**EXERCISE DESCRIPTION:** Search the data for the word "dueño" and copy every line that contains it.

**Plain-text document sources:**
▬▬▬
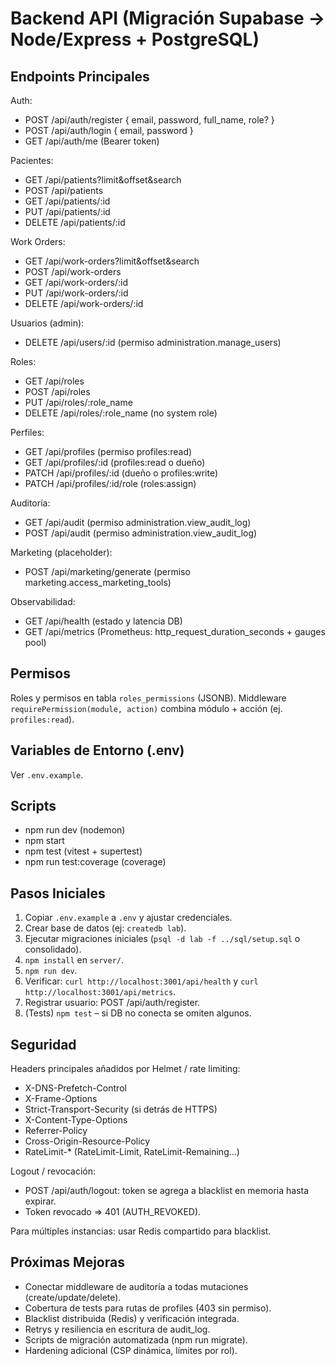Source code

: # Backend API (Migración Supabase -> Node/Express + PostgreSQL)

## Endpoints Principales
Auth:
- POST /api/auth/register { email, password, full_name, role? }
- POST /api/auth/login { email, password }
- GET  /api/auth/me (Bearer token)

Pacientes:
- GET /api/patients?limit&offset&search
- POST /api/patients
- GET /api/patients/:id
- PUT /api/patients/:id
- DELETE /api/patients/:id

Work Orders:
- GET /api/work-orders?limit&offset&search
- POST /api/work-orders
- GET /api/work-orders/:id
- PUT /api/work-orders/:id
- DELETE /api/work-orders/:id

Usuarios (admin):
- DELETE /api/users/:id (permiso administration.manage_users)

Roles:
- GET /api/roles
- POST /api/roles
- PUT /api/roles/:role_name
- DELETE /api/roles/:role_name (no system role)

Perfiles:
- GET /api/profiles (permiso profiles:read)
- GET /api/profiles/:id (profiles:read o dueño)
- PATCH /api/profiles/:id (dueño o profiles:write)
- PATCH /api/profiles/:id/role (roles:assign)

Auditoría:
- GET /api/audit (permiso administration.view_audit_log)
- POST /api/audit (permiso administration.view_audit_log)

Marketing (placeholder):
- POST /api/marketing/generate (permiso marketing.access_marketing_tools)

Observabilidad:
- GET /api/health (estado y latencia DB)
- GET /api/metrics (Prometheus: http_request_duration_seconds + gauges pool)

## Permisos
Roles y permisos en tabla `roles_permissions` (JSONB). Middleware `requirePermission(module, action)` combina módulo + acción (ej. `profiles:read`).

## Variables de Entorno (.env)
Ver `.env.example`.

## Scripts
- npm run dev (nodemon)
- npm start
- npm test (vitest + supertest)
 - npm run test:coverage (coverage)

## Pasos Iniciales
1. Copiar `.env.example` a `.env` y ajustar credenciales.
2. Crear base de datos (ej: `createdb lab`).
3. Ejecutar migraciones iniciales (`psql -d lab -f ../sql/setup.sql` o consolidado).
4. `npm install` en `server/`.
5. `npm run dev`.
6. Verificar: `curl http://localhost:3001/api/health` y `curl http://localhost:3001/api/metrics`.
7. Registrar usuario: POST /api/auth/register.
8. (Tests) `npm test` – si DB no conecta se omiten algunos.

## Seguridad
Headers principales añadidos por Helmet / rate limiting:
- X-DNS-Prefetch-Control
- X-Frame-Options
- Strict-Transport-Security (si detrás de HTTPS)
- X-Content-Type-Options
- Referrer-Policy
- Cross-Origin-Resource-Policy
- RateLimit-* (RateLimit-Limit, RateLimit-Remaining...)

Logout / revocación:
- POST /api/auth/logout: token se agrega a blacklist en memoria hasta expirar.
- Token revocado => 401 (AUTH_REVOKED).

Para múltiples instancias: usar Redis compartido para blacklist.

## Próximas Mejoras
- Conectar middleware de auditoría a todas mutaciones (create/update/delete).
- Cobertura de tests para rutas de profiles (403 sin permiso).
- Blacklist distribuida (Redis) y verificación integrada.
- Retrys y resiliencia en escritura de audit_log.
- Scripts de migración automatizada (npm run migrate).
- Hardening adicional (CSP dinámica, límites por rol).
▬▬▬
**RESULT:**
- GET /api/profiles/:id (profiles:read o dueño)
- PATCH /api/profiles/:id (dueño o profiles:write)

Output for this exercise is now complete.